I just nodded. Summer stood with her back to us at the sink listening. George left.
I said to Summer, “I would like to talk to you later, if that’s acceptable.”
She nodded. A few minutes later she left for her job at the library, but not before looking at me and then kissing my cheek in a most tender way. The kiss had a dramatic effect on me, as did her look of hope and caring.
I took another walk, did some modest exercises, meditated, attended to email and my journal, and called Lauren. Lauren listened carefully to the situation and asked some of the same questions I’d raised with George. She didn’t seem as put off about the idea as I initially had been. In the end, she encouraged me to help the couple. Of course, she emphasized that she wanted to hear the ‘stroke-by-stroke’ details of what took place. We would have had phone sex; however, she was at work and didn’t think masturbating at her workstation would be an appropriate activity.
Summer got home about two o’clock. We were both nervous, so I suggested we take a walk instead of stay in the house. I think we walked about four miles. I asked, “You want this to happen – really – with a relative stranger?”

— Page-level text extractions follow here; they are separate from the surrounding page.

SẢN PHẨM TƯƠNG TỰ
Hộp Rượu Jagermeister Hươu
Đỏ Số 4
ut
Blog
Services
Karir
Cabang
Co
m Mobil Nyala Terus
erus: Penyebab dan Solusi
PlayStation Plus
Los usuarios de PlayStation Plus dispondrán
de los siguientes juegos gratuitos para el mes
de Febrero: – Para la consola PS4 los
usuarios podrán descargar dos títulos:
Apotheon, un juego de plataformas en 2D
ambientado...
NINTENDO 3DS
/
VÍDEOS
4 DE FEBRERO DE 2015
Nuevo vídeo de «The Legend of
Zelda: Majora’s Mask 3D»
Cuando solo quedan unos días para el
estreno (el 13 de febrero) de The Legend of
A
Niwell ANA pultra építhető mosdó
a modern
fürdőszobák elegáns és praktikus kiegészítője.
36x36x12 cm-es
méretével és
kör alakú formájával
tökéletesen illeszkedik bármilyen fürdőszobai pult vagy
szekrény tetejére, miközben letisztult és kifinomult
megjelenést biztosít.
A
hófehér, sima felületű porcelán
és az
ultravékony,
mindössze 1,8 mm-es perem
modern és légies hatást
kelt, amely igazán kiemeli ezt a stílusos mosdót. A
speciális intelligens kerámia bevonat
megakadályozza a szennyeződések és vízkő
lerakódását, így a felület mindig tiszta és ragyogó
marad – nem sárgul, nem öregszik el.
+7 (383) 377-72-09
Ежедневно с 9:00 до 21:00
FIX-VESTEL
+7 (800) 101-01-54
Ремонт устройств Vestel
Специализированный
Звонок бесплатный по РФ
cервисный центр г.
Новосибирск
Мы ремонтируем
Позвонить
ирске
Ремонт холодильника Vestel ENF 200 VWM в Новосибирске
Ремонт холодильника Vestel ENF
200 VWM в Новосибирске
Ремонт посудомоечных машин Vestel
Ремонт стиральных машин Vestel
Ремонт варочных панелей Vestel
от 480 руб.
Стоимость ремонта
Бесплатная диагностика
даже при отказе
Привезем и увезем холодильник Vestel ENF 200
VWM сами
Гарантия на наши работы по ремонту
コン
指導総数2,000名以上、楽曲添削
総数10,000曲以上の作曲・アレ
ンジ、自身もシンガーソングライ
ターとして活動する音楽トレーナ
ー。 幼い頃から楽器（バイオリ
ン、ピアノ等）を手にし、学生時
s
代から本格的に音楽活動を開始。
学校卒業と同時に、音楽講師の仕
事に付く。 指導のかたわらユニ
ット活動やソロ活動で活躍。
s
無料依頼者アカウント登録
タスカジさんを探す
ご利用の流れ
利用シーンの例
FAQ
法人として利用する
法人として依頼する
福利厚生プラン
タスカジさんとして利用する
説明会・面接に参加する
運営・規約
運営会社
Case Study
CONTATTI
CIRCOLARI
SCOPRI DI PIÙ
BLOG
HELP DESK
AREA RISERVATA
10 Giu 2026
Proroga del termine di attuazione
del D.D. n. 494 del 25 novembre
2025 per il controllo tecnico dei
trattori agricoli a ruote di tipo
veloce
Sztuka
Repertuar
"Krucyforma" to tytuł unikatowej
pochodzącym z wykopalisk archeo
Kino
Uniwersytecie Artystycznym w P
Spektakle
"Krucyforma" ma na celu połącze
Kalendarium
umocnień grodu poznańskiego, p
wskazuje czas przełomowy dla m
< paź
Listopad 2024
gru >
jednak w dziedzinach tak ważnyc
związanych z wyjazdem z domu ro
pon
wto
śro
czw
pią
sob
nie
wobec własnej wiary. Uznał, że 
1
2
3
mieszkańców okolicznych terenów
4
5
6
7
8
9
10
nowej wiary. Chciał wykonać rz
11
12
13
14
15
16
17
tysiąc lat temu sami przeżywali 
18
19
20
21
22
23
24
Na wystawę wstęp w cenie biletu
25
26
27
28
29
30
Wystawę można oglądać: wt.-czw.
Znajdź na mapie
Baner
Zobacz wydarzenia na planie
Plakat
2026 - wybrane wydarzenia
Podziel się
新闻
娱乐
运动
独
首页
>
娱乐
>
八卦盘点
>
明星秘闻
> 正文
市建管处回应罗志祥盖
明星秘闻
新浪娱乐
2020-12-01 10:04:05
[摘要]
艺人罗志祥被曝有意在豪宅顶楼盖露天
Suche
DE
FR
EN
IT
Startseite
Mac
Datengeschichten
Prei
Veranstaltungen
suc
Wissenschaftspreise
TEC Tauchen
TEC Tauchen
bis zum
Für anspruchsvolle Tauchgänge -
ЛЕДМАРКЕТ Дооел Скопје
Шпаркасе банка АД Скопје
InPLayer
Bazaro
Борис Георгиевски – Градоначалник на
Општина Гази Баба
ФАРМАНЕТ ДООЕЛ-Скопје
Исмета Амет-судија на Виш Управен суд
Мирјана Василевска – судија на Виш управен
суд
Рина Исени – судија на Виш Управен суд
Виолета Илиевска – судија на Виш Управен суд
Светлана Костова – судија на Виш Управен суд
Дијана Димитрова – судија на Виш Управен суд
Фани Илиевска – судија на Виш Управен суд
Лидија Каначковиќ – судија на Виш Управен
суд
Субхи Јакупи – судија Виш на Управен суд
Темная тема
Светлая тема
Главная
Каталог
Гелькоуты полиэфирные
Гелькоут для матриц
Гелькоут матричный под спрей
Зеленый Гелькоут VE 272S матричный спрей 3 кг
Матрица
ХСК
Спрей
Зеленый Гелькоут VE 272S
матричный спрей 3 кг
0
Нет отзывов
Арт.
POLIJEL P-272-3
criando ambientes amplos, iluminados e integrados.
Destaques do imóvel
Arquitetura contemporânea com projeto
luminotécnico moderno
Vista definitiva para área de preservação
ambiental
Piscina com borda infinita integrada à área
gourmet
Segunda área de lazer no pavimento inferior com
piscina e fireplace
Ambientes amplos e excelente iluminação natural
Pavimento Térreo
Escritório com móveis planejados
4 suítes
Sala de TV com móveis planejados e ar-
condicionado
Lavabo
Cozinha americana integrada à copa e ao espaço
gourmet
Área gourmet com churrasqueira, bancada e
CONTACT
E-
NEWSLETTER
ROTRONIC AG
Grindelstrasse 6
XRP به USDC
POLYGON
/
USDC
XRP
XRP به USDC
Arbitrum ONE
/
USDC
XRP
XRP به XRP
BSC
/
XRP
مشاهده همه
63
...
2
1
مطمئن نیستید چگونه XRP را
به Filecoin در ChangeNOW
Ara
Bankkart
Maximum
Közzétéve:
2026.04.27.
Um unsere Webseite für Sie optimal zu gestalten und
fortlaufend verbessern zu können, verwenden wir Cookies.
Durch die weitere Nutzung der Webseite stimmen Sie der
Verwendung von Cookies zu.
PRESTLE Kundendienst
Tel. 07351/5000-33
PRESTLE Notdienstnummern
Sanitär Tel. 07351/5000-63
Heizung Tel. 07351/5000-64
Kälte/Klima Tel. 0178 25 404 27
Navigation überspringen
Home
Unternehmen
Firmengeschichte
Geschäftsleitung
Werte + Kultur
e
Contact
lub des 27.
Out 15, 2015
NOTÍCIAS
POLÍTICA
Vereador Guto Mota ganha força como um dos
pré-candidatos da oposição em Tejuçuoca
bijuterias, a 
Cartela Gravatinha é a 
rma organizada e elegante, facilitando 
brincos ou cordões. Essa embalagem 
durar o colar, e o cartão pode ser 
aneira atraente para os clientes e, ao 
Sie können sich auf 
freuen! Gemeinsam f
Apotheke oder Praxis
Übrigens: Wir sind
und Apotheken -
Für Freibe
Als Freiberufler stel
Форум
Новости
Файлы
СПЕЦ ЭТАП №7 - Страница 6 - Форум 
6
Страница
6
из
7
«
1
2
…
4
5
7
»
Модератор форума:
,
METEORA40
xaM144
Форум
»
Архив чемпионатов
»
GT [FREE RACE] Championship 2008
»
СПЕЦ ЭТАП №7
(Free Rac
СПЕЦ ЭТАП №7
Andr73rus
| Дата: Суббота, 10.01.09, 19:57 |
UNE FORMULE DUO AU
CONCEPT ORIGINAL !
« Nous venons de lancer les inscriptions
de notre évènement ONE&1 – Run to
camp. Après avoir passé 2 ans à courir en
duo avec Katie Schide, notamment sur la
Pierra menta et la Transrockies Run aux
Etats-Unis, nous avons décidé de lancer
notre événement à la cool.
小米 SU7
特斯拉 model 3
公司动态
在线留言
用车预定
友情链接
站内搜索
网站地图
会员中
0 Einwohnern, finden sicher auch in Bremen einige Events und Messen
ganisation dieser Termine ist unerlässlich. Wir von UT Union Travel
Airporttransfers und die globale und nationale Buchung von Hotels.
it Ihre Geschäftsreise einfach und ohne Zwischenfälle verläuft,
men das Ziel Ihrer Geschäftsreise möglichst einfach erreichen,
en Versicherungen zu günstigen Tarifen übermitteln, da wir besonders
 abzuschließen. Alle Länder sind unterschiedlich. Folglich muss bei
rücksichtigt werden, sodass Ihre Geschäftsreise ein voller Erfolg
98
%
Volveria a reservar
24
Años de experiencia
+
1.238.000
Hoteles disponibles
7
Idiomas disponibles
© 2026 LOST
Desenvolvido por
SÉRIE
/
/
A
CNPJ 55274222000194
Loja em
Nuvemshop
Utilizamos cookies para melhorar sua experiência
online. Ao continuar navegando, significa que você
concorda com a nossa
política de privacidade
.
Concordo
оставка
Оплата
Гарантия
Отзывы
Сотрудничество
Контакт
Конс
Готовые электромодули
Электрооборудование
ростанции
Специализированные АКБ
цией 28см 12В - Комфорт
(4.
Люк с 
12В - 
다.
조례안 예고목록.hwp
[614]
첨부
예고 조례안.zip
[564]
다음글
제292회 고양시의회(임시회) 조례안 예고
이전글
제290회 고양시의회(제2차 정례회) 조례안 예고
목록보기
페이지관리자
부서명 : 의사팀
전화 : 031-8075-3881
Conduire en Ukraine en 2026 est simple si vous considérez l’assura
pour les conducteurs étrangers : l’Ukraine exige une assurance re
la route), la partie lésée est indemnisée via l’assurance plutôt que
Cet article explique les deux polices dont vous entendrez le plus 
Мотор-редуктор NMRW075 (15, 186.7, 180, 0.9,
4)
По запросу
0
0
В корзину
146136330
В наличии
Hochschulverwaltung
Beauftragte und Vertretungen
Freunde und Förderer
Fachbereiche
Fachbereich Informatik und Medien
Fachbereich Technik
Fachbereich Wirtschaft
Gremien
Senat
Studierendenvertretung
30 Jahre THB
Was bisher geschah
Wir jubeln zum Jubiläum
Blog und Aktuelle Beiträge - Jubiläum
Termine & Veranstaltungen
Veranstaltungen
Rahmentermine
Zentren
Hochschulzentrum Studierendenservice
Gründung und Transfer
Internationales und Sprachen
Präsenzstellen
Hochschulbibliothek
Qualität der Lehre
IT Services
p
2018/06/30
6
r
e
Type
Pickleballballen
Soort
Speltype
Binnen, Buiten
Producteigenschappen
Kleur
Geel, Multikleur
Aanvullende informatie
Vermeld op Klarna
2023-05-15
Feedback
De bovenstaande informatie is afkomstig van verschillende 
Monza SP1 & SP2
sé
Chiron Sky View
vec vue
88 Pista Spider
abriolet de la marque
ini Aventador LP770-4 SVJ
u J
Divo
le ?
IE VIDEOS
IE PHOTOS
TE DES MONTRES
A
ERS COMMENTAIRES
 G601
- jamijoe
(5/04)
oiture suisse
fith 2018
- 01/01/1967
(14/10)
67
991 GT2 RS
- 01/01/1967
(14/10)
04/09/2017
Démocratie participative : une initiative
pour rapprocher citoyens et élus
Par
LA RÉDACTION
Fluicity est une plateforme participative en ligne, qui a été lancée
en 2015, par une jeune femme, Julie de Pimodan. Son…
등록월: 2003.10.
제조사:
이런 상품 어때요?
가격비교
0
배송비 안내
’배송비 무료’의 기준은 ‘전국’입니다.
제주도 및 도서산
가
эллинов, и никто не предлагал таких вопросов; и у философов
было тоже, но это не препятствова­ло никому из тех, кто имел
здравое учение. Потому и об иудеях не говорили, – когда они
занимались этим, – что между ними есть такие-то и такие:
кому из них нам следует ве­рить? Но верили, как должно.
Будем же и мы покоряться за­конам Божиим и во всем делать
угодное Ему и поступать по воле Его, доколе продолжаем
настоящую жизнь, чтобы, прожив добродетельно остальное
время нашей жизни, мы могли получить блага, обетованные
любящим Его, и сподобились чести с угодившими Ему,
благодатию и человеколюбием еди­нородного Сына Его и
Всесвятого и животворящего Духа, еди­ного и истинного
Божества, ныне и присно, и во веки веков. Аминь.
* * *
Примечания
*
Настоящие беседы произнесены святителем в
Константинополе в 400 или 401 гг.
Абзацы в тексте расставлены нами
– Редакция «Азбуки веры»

Summer put her arm around me, and I did likewise with her. She said in a low measured voice, “Yes, and you’re not a stranger. I’ve come to know you through my husband. He’s shared a lot about you – your moods, talents, humor, persistence, and ... well, everything. I felt close to you before you arrived; I feel even closer after these two days and the way you’re considering our proposal. You care about us, and it shows. I like that.”
I started to rehash the ground I’d talked to George. Summer interrupted. In a comforting tone she said, “George and I share everything. He told me the entire discussion you two had. I don’t know what I can say or do to put you at ease; I am at ease with this - fully. He is too. I’ve had more time to think of the idea – we started talking about this months ago when we ran out of tests to run and alternatives to pursue.”